» **ENTRIES PROVIDED**:
-----

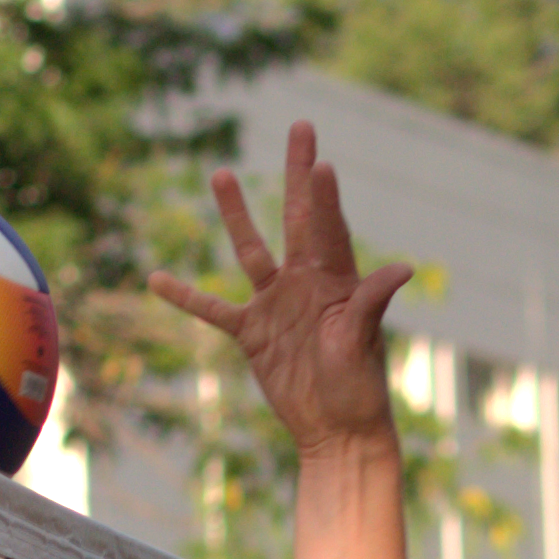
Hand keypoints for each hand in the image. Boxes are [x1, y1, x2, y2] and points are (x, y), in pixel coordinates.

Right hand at [151, 125, 420, 463]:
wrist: (337, 431)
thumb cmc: (360, 388)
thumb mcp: (362, 342)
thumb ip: (371, 301)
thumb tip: (402, 268)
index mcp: (338, 282)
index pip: (328, 227)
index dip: (324, 195)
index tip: (321, 161)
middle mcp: (306, 283)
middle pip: (298, 218)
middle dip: (299, 174)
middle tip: (302, 128)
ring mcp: (276, 305)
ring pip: (250, 250)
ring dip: (237, 214)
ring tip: (223, 174)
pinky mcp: (253, 333)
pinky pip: (212, 309)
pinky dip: (185, 296)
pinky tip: (156, 278)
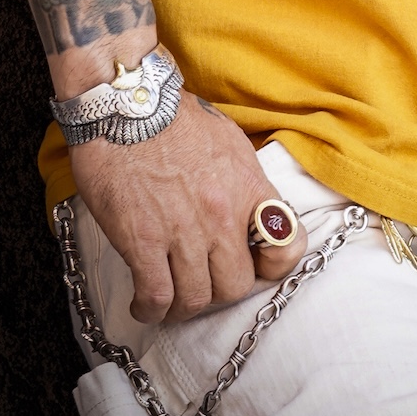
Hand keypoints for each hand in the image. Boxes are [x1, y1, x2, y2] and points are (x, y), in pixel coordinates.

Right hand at [69, 91, 307, 324]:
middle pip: (235, 286)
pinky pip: (157, 297)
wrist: (128, 105)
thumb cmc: (176, 120)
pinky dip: (151, 309)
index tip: (251, 266)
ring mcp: (183, 231)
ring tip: (170, 298)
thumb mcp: (230, 144)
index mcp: (249, 189)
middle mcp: (223, 215)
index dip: (271, 267)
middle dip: (218, 291)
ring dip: (182, 306)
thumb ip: (245, 184)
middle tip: (201, 282)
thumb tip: (251, 214)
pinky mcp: (143, 241)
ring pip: (196, 300)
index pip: (288, 247)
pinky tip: (145, 304)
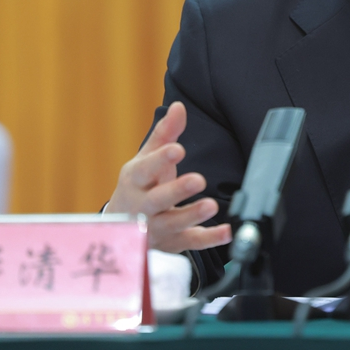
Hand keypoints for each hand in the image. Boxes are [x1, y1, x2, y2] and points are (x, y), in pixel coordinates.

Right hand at [105, 102, 232, 252]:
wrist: (122, 227)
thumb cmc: (139, 186)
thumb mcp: (147, 158)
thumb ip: (165, 134)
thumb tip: (179, 107)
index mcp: (135, 180)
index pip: (146, 169)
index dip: (161, 159)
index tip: (178, 149)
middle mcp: (143, 206)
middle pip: (157, 199)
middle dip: (177, 190)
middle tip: (198, 179)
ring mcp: (156, 227)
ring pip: (173, 224)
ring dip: (192, 215)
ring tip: (212, 205)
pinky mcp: (172, 242)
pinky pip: (191, 242)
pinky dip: (210, 239)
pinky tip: (227, 231)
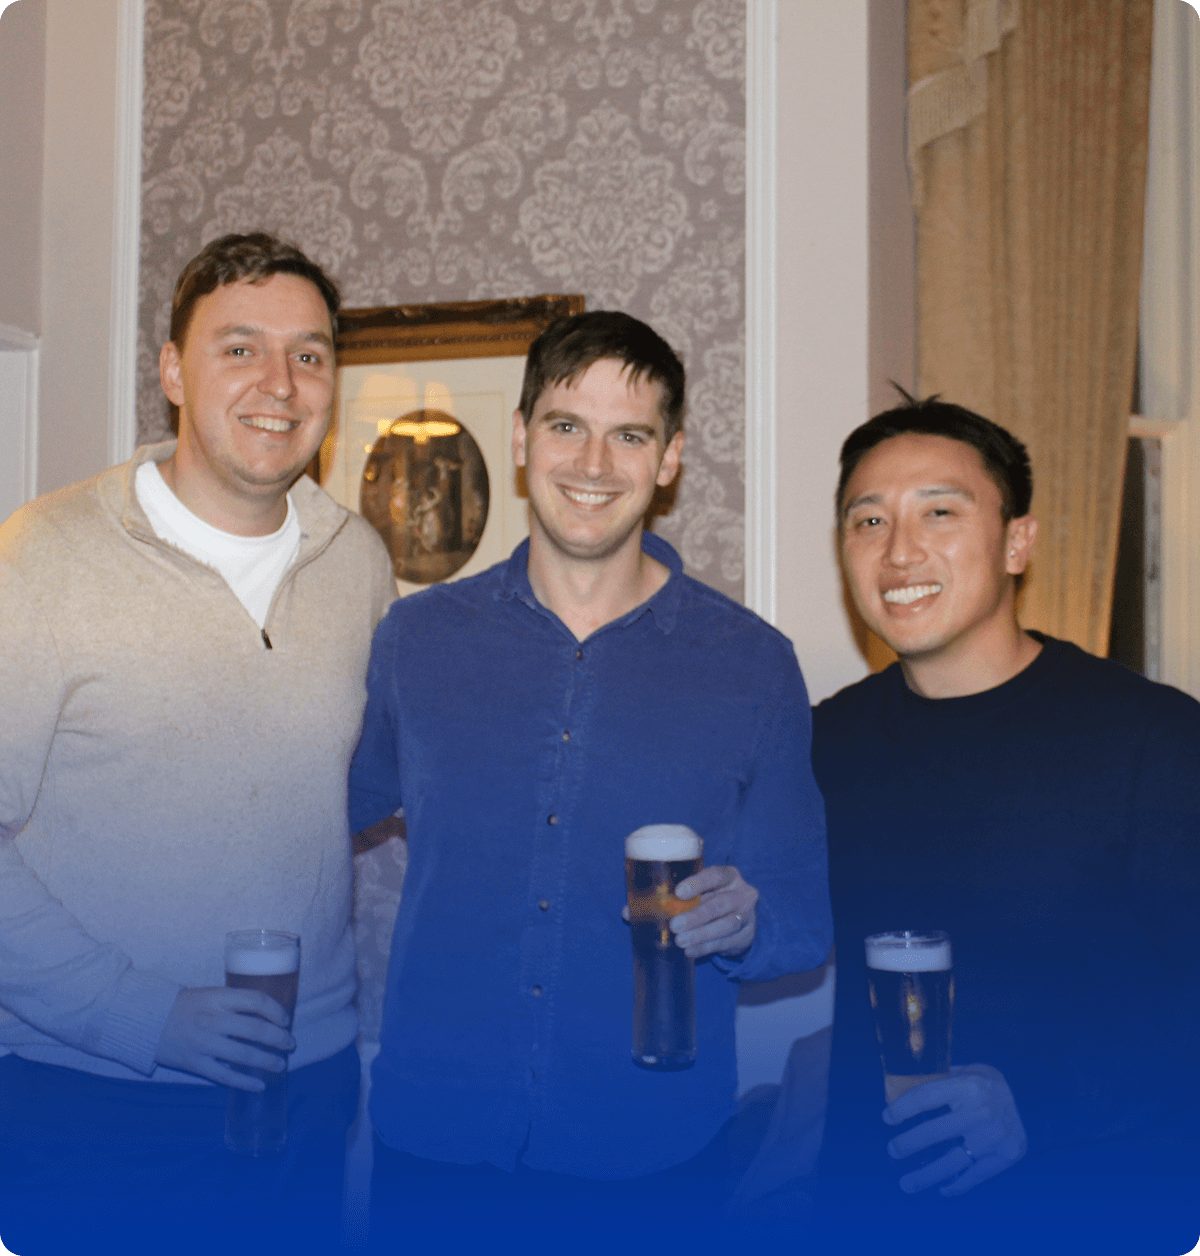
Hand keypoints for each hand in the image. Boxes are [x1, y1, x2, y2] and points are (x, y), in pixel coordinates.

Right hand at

-----

Your answer should be one number: how many lines of the material include the word "index".

12